EXERCISE PROMPT: Update the forum thread between "Thank you for" and "that includes clusters.", inclusive, rewriting that stretch with "clusters" changed to "groups".
--- PROVIDED PASSAGE Enclosed Below ---
I think the latter is therefore correct, but would be glad of your expert opinion.
Thanks so much for your help!
Nick

Comment

FernandoRios

Join Date: Apr 2014

Posts: 2494
#7

21 Feb 2023, 08:30

Hi Nick
Yes, I did! or intended to do! I think that was the plan, but just copy it here rather than run it on my computer.
Thank you for pointing that out!

for the second point, you are also correct! csdid_rif allows you to do so.
In fact, if you are interested in it, you could even use Wild bootstrap Standard errors (wboot) that includes clusters.
Perhaps at some point I will go back to csdid_rif and also let the command "FIX" the rifs. So you could even estimate the difference in RIFS directly, thus no further need of testing, since that would be included.

Hope this helps
Fernando
Comment
Nick Barton

Join Date: Apr 2015

Posts: 19
#8

22 Feb 2023, 17:06

Thanks again Fernando!

Moving away from the original question in a DID context, I wonder whether it is possible to do something similar if estimating treatment effects in a cross section from IPWRA with subgroups. Is it possible to calculate the RIF for the ATT from IPWRA? I have looked at the egen rifvar function after estimating the ATT with teffects ipwra, and also considered rifhdreg using the rwlogit option but did not work out how to obtain a RIF for the ATT.
--- End of Enclosed PROVIDED PASSAGE ---
--- GIVEN RECORDS Enclosed Below ---
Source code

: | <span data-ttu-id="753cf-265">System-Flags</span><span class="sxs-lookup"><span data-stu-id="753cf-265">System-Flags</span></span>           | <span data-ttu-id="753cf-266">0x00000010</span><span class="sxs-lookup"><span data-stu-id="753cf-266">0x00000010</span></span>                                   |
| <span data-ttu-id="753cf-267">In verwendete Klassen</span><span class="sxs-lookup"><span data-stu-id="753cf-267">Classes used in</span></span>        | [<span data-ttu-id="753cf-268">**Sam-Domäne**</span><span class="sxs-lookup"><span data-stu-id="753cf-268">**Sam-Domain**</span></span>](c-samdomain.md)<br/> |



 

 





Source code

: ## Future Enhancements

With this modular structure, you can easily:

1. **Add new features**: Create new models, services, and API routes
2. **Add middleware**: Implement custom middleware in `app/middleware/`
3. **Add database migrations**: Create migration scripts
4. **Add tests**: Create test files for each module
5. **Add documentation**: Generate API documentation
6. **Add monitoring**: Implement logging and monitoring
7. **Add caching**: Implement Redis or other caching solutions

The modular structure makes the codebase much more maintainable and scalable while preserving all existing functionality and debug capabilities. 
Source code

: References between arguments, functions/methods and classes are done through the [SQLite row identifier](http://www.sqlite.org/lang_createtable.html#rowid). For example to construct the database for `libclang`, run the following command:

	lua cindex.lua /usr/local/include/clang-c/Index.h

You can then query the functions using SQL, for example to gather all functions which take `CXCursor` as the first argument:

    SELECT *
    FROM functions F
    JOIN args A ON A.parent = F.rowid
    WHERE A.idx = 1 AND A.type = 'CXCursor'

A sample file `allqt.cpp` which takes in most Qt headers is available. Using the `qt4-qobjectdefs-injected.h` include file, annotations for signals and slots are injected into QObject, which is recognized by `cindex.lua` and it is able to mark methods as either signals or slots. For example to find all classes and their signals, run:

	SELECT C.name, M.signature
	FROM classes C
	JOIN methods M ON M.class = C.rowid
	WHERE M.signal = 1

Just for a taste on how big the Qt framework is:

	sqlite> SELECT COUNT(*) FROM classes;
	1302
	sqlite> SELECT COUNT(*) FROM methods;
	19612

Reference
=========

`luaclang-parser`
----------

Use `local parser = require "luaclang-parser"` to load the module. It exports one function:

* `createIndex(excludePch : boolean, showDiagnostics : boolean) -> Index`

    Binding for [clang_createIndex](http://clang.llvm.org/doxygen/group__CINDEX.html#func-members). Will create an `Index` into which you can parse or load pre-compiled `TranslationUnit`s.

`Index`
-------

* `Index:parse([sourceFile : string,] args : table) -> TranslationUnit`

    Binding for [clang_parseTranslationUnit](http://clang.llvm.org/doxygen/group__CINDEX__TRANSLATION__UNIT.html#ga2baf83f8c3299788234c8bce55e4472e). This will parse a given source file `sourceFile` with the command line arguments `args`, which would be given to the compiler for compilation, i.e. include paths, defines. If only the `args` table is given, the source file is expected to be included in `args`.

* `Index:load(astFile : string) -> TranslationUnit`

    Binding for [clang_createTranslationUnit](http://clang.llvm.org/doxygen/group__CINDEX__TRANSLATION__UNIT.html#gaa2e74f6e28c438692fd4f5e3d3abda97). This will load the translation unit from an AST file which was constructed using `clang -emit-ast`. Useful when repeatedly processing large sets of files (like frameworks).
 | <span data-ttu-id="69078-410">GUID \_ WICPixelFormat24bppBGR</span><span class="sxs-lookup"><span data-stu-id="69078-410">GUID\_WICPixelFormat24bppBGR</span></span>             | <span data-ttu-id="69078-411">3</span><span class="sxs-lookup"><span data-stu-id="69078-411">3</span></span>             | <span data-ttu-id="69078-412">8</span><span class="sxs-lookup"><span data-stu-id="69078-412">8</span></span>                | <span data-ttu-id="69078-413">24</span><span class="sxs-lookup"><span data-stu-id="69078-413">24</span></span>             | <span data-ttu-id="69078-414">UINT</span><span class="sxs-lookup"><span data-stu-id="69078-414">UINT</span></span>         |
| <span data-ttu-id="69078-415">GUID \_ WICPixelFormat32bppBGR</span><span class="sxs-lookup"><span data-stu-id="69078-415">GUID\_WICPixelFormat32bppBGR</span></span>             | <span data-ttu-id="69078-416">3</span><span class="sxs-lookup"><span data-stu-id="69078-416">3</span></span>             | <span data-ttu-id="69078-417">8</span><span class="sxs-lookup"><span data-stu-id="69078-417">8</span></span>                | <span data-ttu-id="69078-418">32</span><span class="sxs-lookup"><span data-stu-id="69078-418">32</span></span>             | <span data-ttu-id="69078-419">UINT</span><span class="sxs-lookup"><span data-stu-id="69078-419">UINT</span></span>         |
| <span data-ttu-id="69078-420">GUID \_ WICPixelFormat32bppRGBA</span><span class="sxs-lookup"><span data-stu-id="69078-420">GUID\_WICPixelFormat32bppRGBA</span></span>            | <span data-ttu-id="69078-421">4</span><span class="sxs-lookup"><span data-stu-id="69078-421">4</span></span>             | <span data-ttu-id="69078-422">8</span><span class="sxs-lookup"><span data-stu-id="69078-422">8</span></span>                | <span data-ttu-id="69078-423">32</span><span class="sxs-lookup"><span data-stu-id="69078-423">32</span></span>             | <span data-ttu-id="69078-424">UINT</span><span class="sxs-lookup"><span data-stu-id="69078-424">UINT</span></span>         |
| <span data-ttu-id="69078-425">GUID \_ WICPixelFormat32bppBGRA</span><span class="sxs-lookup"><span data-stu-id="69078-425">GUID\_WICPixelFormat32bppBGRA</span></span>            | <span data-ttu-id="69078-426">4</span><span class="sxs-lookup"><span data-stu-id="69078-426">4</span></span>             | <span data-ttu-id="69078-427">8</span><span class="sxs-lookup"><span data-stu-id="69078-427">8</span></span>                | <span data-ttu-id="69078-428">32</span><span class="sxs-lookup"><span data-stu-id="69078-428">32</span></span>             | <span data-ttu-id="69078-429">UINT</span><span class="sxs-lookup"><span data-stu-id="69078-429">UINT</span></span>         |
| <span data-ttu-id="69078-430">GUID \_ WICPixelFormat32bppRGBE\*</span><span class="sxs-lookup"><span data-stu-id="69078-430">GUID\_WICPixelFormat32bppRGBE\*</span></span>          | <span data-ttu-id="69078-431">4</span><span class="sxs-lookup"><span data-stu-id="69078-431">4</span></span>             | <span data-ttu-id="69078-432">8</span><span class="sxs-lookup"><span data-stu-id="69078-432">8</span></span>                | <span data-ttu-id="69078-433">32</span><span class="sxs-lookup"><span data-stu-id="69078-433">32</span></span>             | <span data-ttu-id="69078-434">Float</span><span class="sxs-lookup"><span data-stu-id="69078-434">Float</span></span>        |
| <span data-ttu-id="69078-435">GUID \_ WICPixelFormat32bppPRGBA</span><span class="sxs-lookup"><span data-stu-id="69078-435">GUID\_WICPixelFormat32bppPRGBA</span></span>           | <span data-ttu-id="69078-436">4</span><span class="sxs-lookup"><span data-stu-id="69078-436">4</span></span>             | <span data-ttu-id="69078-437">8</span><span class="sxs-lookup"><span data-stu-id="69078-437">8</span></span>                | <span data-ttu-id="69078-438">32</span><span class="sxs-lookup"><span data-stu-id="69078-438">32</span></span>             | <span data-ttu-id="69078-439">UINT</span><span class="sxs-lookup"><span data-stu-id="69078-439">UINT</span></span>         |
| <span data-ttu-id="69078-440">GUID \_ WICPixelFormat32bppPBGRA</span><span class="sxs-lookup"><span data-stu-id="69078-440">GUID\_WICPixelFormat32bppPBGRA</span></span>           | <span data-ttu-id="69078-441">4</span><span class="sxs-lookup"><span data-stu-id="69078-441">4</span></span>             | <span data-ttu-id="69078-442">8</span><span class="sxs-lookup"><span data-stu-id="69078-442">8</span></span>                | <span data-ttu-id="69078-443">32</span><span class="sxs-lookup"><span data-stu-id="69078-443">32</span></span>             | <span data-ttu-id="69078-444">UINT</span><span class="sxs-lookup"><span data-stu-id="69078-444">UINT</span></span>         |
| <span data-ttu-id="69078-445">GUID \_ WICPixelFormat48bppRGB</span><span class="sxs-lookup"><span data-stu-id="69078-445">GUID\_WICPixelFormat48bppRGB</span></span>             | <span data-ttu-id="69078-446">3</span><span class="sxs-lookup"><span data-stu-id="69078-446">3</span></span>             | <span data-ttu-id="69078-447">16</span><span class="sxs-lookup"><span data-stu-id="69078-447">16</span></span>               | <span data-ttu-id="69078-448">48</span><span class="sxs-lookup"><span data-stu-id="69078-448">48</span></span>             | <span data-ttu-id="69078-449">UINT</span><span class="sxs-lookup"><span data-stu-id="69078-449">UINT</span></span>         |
--- End of Enclosed GIVEN RECORDS ---
EXERCISE RESPONSE:
Thank you for pointing that out!

for the second point, you are also correct! csdid_rif allows you to do so.
In fact, if you are interested in it, you could even use Wild bootstrap Standard errors (wboot) that includes groups.